God wasn’t interested in the firstborn son who was valuable in the world’s eyes. God shows his might through the weak. Jacob was unlike the leaders of other peoples and therefore was clearly the one God would choose. Esau was powerful, and God doesn’t usually like to deal with powerful people, who are given to pride or rivalry with God.[3] Later, Jacob’s children would learn this when God smote Pharaoh, and when they themselves poorly selected their first king.
And so I loved Jacob, because of the promise, and because he reminded me of my own beloved Isaac, who was also the second son and was so vulnerable (I secretly believe that Isaac preferred Esau because he reminded him of Ishmael).[4] I guess, with all my attentions, I did repeat one of Sarah’s mistakes and doomed Jacob’s poor wives to my fate of being married to an incurable Mama’s boy. (sighs happily)

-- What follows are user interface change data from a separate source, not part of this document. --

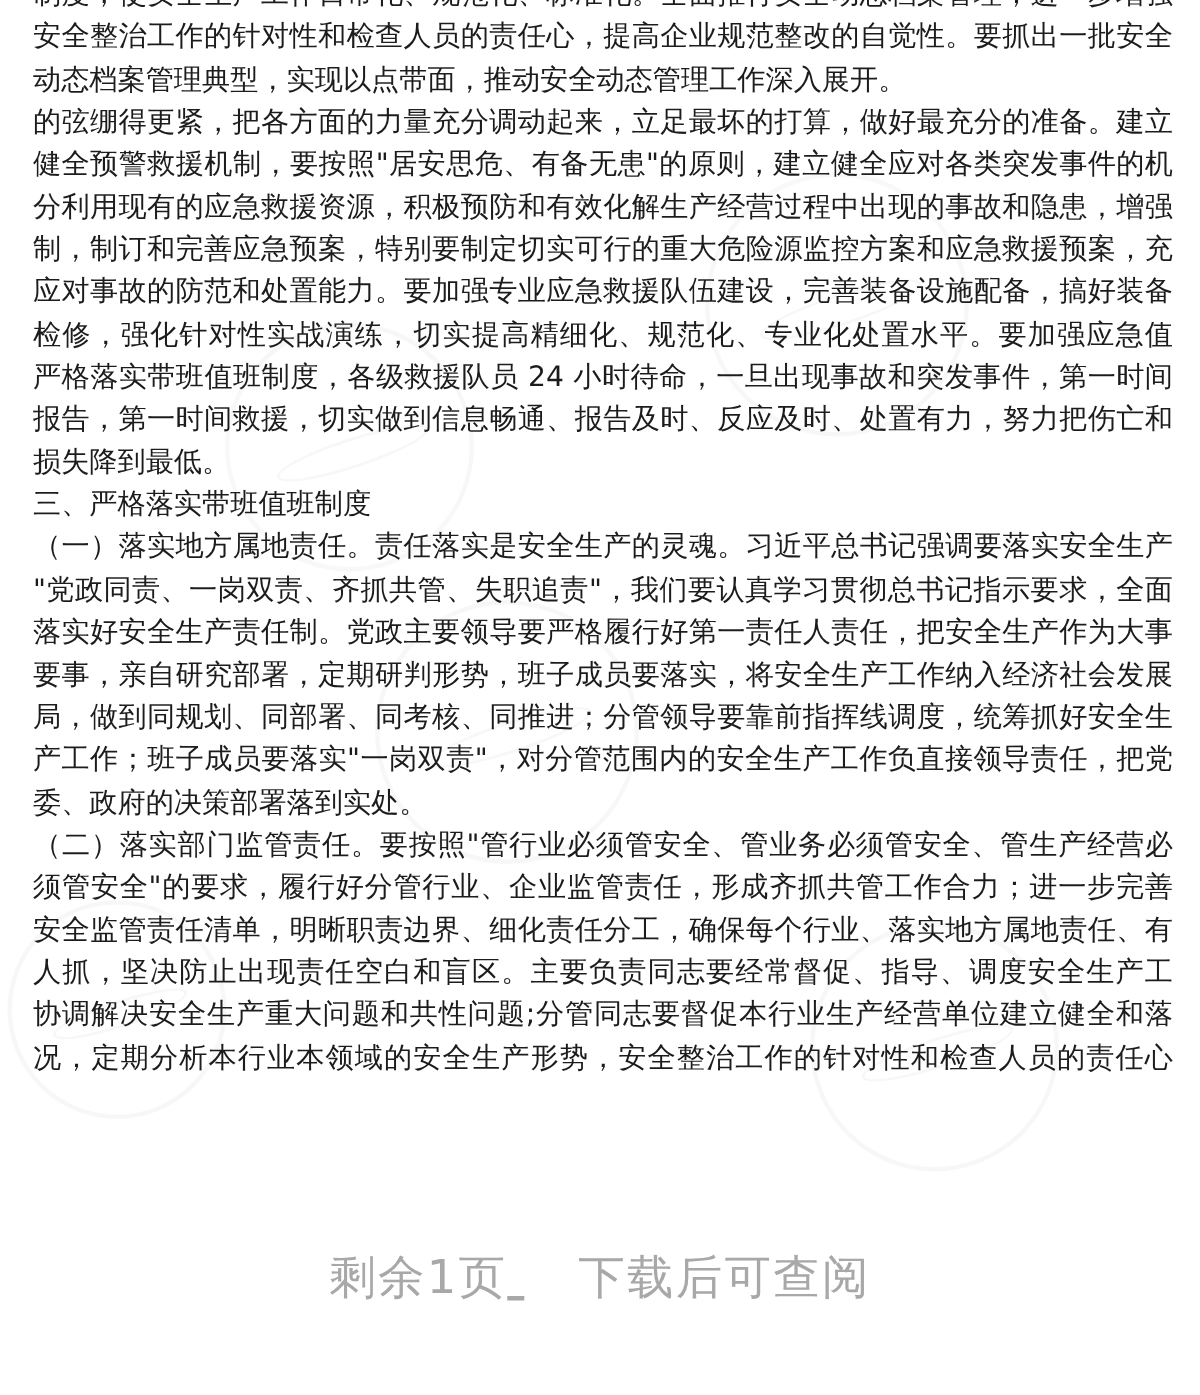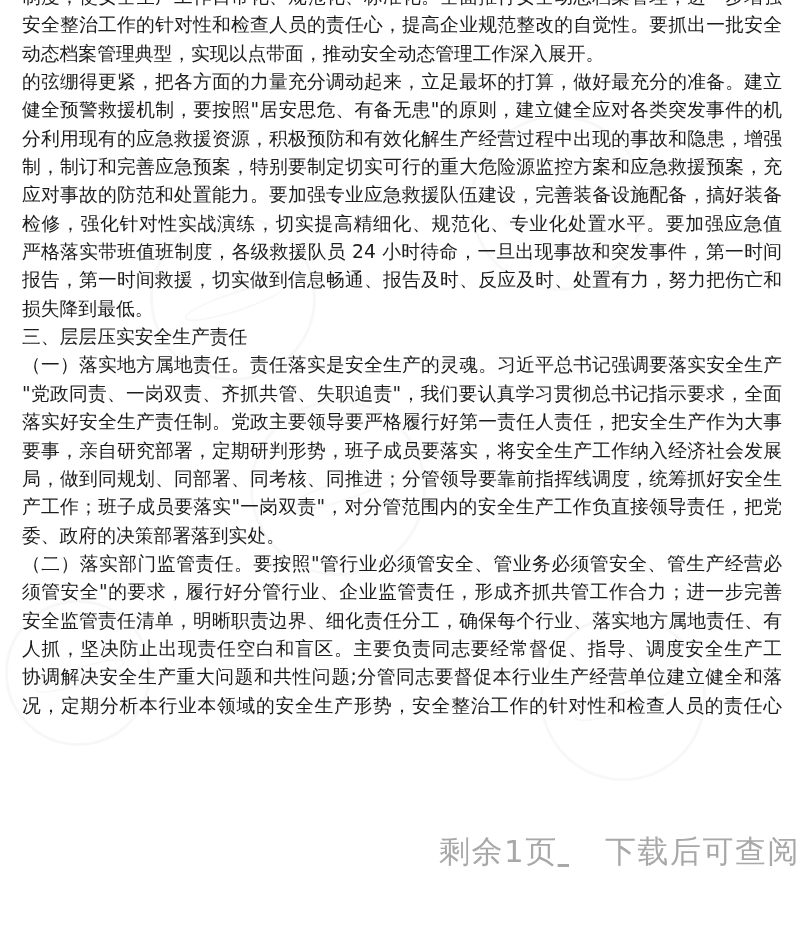--- a/index.html
+++ b/index.html
@@ -32,21 +32,21 @@
     text-justify: inter-ideograph;
     overflow: hidden;
     white-space: normal;
     letter-spacing: 0;
   }
   .line-end { text-align-last: left; }
   .footer-notice {
     position: absolute;
     left: 0; right: 0;
     top: 831px;
-    text-align: right;
+    text-align: center;
     font-size: 31px;
     color: #a8a8a8;
     letter-spacing: 1.5px;
     text-decoration: underline;
   }
   .footer-notice .seg { display: inline-block; }
   .footer-notice .seg + .seg { margin-left: 36px; }
   .wm {
     position: absolute;
     border: 3px solid #7a7a7a;
@@ -87,21 +87,21 @@
           <div class="line">健全预警救援机制，要按照"居安思危、有备无患"的原则，建立健全应对各类突发事件的机</div>
           <div class="line">分利用现有的应急救援资源，积极预防和有效化解生产经营过程中出现的事故和隐患，增强</div>
           <div class="line">制，制订和完善应急预案，特别要制定切实可行的重大危险源监控方案和应急救援预案，充</div>
           <div class="line">应对事故的防范和处置能力。要加强专业应急救援队伍建设，完善装备设施配备，搞好装备</div>
           <div class="line">检修，强化针对性实战演练，切实提高精细化、规范化、专业化处置水平。要加强应急值守，</div>
           <div class="line">严格落实带班值班制度，各级救援队员 24 小时待命，一旦出现事故和突发事件，第一时间</div>
           <div class="line">报告，第一时间救援，切实做到信息畅通、报告及时、反应及时、处置有力，努力把伤亡和</div>
           <div class="line line-end">损失降到最低。</div>
         </div>
         <div class="paragraph">
-          <div class="line line-end">三、层层压实安全生产责任</div>
+          <div class="line line-end">三、严格落实带班值班制度</div>
         </div>
         <div class="paragraph">
           <div class="line">（一）落实地方属地责任。责任落实是安全生产的灵魂。习近平总书记强调要落实安全生产</div>
           <div class="line">"党政同责、一岗双责、齐抓共管、失职追责"，我们要认真学习贯彻总书记指示要求，全面</div>
           <div class="line">落实好安全生产责任制。党政主要领导要严格履行好第一责任人责任，把安全生产作为大事</div>
           <div class="line">要事，亲自研究部署，定期研判形势，班子成员要落实，将安全生产工作纳入经济社会发展全</div>
           <div class="line">局，做到同规划、同部署、同考核、同推进；分管领导要靠前指挥线调度，统筹抓好安全生</div>
           <div class="line">产工作；班子成员要落实"一岗双责"，对分管范围内的安全生产工作负直接领导责任，把党</div>
           <div class="line line-end">委、政府的决策部署落到实处。</div>
         </div>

As Isaac aged, I knew he needed to pass on his powerful blessing. I stayed close to his bedside, listening for any clue to his plans. Had he also caught God’s vision? What if he hadn’t? His bond with Esau was so strong. Throughout the history of the patriarchs, “the father's favoritism for the firstborn repeatedly leads to trouble – as in the case of Ishmael, Esau, and Reuben. It is the mother who discerns God's design and helps the son destined to carry it on – as in the case of Isaac and Jacob. As in the case of all socially inferior people, women understand more about power and survival than those in power, and so are in a position to see more clearly than their husbands.”[5] “If we must channel our influence through our children or through our ‘deceit’ (I prefer to call it ‘imagination’) or through our sexuality, because we do not have a public forum to speak out for ourselves straightforwardly, then let it be so. We will not stand by passively and watch God’s word go unfulfilled when we could have done something about it any way we can.”[6]
I changed the plan – and history – as I saw fit. Please, don’t look so shocked. You all know how my brother Laban later treated my own son! I obviously come from nakedly ambitious stock. I knew how God ultimately wanted things to turn out, and I just gave Jacob a little “push.”
I probably should have just talked to Isaac – told him about the oracle – instead of misleading him. But I did pay for my rash behavior. God allowed our little game, but also made me live with the consequences (and I accepted the curse willingly). Because of what I did, Esau hated Jacob with a fatal anger. I lost Esau’s respect and love. I had to send Jacob away. Oh! It tore my heart to pieces, that day! I know I did right by my family and followed the way of the Lord. But I never saw my dearest son again. I never met my many grandchildren. I never saw my sons reconcile.
In the end, I paid a price. Not for being weak and powerless, but for being ambitious and asserting power. In the end, I learned my own lessons by living them.
[1] Visotzky, 153.
[2] Ibid, 154.
[3] Shaw, 42.
[4] Visotzky, 137.
[5] Frankel, 21.
[6] Shaw, 41.
Bibliography
Aschkenasy, Nehama. Woman at the Window: Biblical Tales of Oppression and Escape (Detroit: Wayne State University Press, 1998), pp. 103-106.
Clines, David J. A. What Does Eve Do to Help? and Other Readerly Questions to the Old Testament (Journal for the Study of the Old Testament Supplement Series 94: Sheffield Academic Press, 1990), pp. 78-84.
Frankel, Ellen. The Five Books of Miriam: a Woman's Commentary on the Torah (New York: Grosset/Putnam, 1996).
Rosen, Norma, “Rebekah and Isaac: A Marriage Made in Heaven,” from Out of the Garden: Women Writers on the Bible, edited by Christina Buchmann and Celina Spiegel (New York: Fawcett Columbine, 1994), pp. 13-26.
Shaw, Suzanne, “Letters to the Editor of Genesis” from First Person: Essays in Biblical Autobiography, edited by Philip R. Davies (Sheffield Academic Press, 2002), p. 41-43.
Visotzky, Burton L. The Genesis of Ethics (New York: Three Rivers Press, 1996), pp. 121-155.